Records contained in a dataset
+++

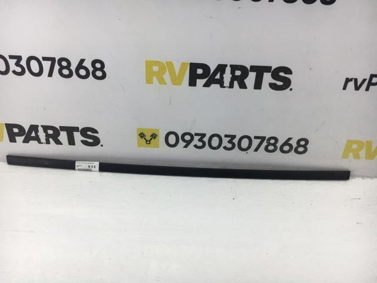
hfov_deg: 61.7
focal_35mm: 29
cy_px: 142
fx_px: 316
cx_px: 188
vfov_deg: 48.2
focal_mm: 4.15
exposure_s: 1/100
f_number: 2.2
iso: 40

+++

● TASK DIRECTIONS
Output exactly the lines between the one containing "focal_35mm: 29" and the final line above, both inclusive.

● ANSWER FOR THIS EXERCISE
focal_35mm: 29
cy_px: 142
fx_px: 316
cx_px: 188
vfov_deg: 48.2
focal_mm: 4.15
exposure_s: 1/100
f_number: 2.2
iso: 40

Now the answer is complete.